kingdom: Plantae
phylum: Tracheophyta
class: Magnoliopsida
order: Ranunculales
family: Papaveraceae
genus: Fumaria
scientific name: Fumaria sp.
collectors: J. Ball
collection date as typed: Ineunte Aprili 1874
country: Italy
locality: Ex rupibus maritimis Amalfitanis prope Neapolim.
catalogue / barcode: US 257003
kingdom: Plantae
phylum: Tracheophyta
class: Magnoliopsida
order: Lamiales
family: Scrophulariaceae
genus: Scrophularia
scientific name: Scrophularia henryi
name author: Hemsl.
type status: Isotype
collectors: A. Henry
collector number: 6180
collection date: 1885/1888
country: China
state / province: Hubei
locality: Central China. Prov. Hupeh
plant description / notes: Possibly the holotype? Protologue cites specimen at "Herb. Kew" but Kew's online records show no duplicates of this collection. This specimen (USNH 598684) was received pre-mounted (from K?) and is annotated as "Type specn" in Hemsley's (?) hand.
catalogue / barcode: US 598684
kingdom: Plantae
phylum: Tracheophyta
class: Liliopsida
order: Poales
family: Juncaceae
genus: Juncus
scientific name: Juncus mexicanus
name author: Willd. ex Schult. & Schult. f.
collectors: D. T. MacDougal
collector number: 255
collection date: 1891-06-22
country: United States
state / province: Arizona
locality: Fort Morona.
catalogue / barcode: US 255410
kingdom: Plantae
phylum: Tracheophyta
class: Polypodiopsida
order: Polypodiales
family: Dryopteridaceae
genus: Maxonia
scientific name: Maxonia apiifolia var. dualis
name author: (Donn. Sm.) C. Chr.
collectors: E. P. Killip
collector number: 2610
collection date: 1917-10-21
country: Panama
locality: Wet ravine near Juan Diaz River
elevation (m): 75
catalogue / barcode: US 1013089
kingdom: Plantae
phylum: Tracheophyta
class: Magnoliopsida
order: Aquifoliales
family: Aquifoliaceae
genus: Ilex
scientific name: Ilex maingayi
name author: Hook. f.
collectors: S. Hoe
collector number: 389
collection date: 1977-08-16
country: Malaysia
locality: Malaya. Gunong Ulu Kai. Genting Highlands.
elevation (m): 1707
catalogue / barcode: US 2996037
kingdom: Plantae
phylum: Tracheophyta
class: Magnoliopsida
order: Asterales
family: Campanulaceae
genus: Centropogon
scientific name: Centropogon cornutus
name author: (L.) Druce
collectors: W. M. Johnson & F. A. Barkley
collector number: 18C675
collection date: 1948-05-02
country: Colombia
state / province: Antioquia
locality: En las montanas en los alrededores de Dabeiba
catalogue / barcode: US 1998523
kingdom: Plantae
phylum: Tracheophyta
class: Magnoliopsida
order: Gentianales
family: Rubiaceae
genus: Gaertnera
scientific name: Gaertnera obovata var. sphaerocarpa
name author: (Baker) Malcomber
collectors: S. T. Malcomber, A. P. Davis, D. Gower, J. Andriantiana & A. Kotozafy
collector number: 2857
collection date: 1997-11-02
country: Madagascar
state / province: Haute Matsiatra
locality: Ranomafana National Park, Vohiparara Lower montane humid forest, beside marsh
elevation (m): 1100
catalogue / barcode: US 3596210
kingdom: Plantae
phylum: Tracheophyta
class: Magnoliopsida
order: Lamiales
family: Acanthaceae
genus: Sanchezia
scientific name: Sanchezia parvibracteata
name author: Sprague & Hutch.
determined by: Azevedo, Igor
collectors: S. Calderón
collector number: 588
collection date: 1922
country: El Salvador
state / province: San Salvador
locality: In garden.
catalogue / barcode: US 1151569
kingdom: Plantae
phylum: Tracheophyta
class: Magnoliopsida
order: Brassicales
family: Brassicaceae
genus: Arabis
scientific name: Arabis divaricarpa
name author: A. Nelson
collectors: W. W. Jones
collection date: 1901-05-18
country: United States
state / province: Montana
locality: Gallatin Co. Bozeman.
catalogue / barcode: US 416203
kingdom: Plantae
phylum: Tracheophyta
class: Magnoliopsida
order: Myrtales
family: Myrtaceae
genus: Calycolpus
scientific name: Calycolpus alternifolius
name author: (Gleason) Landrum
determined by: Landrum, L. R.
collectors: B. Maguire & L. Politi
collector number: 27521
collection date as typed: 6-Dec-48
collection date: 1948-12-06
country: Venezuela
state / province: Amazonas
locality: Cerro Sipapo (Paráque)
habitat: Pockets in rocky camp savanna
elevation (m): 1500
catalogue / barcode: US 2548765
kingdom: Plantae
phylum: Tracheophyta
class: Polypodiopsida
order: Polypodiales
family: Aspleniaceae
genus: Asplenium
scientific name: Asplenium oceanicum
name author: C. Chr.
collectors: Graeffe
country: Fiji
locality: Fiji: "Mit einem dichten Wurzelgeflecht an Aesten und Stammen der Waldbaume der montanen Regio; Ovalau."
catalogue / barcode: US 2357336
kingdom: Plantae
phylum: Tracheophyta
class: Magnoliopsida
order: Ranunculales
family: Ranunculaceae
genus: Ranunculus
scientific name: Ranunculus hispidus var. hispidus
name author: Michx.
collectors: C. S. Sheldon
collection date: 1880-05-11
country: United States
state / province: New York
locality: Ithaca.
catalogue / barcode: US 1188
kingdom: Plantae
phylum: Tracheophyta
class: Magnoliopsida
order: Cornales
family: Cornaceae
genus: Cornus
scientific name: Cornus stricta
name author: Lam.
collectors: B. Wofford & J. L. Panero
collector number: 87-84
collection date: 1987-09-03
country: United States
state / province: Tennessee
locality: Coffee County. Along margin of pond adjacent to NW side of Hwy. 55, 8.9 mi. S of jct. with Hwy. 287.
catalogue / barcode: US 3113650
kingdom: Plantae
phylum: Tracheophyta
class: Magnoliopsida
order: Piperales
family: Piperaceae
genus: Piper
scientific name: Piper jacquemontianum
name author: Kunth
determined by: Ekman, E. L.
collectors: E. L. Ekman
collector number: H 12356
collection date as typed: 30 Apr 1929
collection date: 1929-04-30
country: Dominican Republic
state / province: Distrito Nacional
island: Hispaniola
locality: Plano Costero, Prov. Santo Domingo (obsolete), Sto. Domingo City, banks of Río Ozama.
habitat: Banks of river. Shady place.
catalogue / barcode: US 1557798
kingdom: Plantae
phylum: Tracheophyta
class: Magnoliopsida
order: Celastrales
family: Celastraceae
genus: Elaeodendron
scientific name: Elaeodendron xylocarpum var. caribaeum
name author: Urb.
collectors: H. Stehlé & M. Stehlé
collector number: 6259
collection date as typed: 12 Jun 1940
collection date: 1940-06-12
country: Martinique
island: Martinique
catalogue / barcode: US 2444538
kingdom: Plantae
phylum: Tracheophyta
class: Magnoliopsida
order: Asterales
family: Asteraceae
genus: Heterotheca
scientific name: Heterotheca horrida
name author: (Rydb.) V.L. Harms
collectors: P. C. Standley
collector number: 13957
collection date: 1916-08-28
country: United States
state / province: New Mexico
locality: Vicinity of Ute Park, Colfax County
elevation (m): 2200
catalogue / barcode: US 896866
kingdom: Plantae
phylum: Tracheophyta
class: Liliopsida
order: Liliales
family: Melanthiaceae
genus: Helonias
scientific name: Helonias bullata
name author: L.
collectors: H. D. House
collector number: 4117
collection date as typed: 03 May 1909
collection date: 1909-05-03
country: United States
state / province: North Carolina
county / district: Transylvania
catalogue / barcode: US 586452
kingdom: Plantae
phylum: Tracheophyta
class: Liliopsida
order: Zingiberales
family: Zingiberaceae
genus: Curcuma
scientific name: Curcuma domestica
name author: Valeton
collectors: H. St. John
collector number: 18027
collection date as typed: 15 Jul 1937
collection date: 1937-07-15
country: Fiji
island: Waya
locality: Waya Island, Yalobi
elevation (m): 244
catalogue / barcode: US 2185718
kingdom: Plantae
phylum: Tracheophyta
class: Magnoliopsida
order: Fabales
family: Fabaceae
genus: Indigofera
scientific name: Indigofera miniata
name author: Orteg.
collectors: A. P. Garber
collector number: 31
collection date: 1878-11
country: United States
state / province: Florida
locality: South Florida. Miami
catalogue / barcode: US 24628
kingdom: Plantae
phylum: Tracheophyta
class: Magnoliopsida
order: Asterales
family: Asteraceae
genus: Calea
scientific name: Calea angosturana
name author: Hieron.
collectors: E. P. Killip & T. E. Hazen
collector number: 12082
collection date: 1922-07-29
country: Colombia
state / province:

◆ EXERCISE OBJECTIVE ◆
Can you give the lines above, starting with the line with "genus: Ranunculus" and going on through the line with "state / province: Tennessee", as a Markdown table with a Row column for the row number and a Line column for the line, leaving out blank lines?

◆ FINAL ANSWER ◆
| Row | Line |
|---|---|
| 1 | genus: Ranunculus |
| 2 | scientific name: Ranunculus hispidus var. hispidus |
| 3 | name author: Michx. |
| 4 | collectors: C. S. Sheldon |
| 5 | collection date: 1880-05-11 |
| 6 | country: United States |
| 7 | state / province: New York |
| 8 | locality: Ithaca. |
| 9 | catalogue / barcode: US 1188 |
| 10 | kingdom: Plantae |
| 11 | phylum: Tracheophyta |
| 12 | class: Magnoliopsida |
| 13 | order: Cornales |
| 14 | family: Cornaceae |
| 15 | genus: Cornus |
| 16 | scientific name: Cornus stricta |
| 17 | name author: Lam. |
| 18 | collectors: B. Wofford & J. L. Panero |
| 19 | collector number: 87-84 |
| 20 | collection date: 1987-09-03 |
| 21 | country: United States |
| 22 | state / province: Tennessee |